Clément Moreau: La comedia humana/Nacht über Deutschland (1937/38), part 23 to 33
Clément Moreau: La comedia humana/Nacht über Deutschland (1937/38), part 23 to 33
First published in Argentinisches Tageblatt and Argentina Libre, 1940
Ich hatte Mühsam gern, und wir sind zusammen ausgekommen. Sein Verhalten, seine Lebensweise war eine feine, immer freundlich, angenehm im Umgang, gewaltlos; er hat nie über andere befohlen, andere belehrt.
[I liked Mühsam and we got along well. His manner, his way of life was a fine one, he was always friendly, pleasant in his dealings, non-violent; he never bossed people around or instructed them. (ed. trans.)]
Clément Moreau in an interview 1978/79
A man in a black SS uniform and the skull emblem stands in the doorway of the prison cell. He hands the prisoner the rope: A rope with which to hang himself (figure 23). The noose is already tied; the SS man watches the prisoner's reaction with disdain. Behind him the grinning of an aide – a recurring motif in these linocuts.

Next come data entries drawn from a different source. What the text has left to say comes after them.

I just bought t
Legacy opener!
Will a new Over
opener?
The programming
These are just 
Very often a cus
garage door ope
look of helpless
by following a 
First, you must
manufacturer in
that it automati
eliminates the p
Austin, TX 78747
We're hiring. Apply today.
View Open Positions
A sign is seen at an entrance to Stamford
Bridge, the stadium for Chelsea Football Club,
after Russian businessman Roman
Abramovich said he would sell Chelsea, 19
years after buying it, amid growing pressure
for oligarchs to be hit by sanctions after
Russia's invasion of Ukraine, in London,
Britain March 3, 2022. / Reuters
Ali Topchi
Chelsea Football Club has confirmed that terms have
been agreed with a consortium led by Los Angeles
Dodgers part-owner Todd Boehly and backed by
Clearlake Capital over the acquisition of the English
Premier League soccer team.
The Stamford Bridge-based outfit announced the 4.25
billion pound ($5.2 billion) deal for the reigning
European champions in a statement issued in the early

The painter and graphic artist Clément Moreau dedicates a series to the libertarian writer Erich Mühsam and his wife Zensel. On the night from the 9th to the 10th of July, 1934, Erich Mühsam was ordered to kill himself at the Oranienburg concentration camp. When he refused to do so, he was murdered. As a young man, Clément Moreau was a neighbour and friend of the couple in Dorchläuchtingstrasse in Berlin.